7. It is thus evident that even though search warrant was issued in the name of Rudrachar, it related to not only to the assets of Rudrachar, but the assets of the appellant also. In the search warrant, the name of Rudrachar was mentioned because the locker stood in the name of Rudrachar and not in the name of the appellant. However, a reading of the satisfaction note and the orders passed thereon by the authorised authorities makes it clear that the search was intended to be not only in respect of the valuables belonging to Rudrachar but also in regard to the valuables belonging to the appellant. In fact, when the search warrant was executed on 1st April, 1997, Rudrachar’s statement was recorded on oath under s. 132(4) of the IT Act and in the said statement, Rudrachar has specifically stated that he was ready to pay the income-tax on the unexplained portion of his wealth and income and that his brother was also agreeable to pay income-tax on the unexplained portion of his wealth and income. In pursuance of it, Rudrachar and the appellant made a joint application dt. 16th April, 1997, for release of the gold biscuits to enable them to earn their livelihood. In the said letter the appellant has clearly stated that eight of the gold bars belonged to him. In pursuance of it, Rudrachar and the appellant jointly delivered demand drafts of the value of Rs. 6,22,000 being the value of gold bars for obtaining release of the gold bars.

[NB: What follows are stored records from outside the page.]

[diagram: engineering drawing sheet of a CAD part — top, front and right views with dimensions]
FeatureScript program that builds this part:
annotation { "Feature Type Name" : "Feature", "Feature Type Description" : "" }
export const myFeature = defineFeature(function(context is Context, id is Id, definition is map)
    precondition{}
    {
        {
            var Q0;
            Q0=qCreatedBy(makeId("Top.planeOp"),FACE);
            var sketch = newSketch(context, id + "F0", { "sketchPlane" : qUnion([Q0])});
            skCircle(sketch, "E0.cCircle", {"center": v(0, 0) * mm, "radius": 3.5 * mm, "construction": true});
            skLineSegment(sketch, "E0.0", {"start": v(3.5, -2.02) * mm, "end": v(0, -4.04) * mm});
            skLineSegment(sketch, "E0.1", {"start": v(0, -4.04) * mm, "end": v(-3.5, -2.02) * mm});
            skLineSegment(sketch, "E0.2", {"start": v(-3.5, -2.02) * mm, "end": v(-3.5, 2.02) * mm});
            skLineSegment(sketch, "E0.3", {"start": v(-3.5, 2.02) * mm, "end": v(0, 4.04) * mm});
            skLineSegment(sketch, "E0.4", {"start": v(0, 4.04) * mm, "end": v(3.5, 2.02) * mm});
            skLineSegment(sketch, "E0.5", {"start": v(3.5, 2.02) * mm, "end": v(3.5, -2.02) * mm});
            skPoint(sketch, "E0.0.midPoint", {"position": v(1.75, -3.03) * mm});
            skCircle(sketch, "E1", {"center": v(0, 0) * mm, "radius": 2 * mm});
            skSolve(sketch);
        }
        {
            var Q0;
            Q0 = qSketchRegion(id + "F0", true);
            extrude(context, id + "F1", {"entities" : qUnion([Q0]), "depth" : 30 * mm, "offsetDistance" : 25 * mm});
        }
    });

The above will clearly show that the search and seizure related not only to Rudrachar but also to the appellant. It is therefore not permissible for the appellant to contend at this point of time that the search did not relate to him or that s. 64(2)(ii) was inapplicable to him. We do not therefore find any infirmity in the rejection of the declaration or in the order of the learned Single Judge dismissing the writ petition. The appeal is therefore rejected.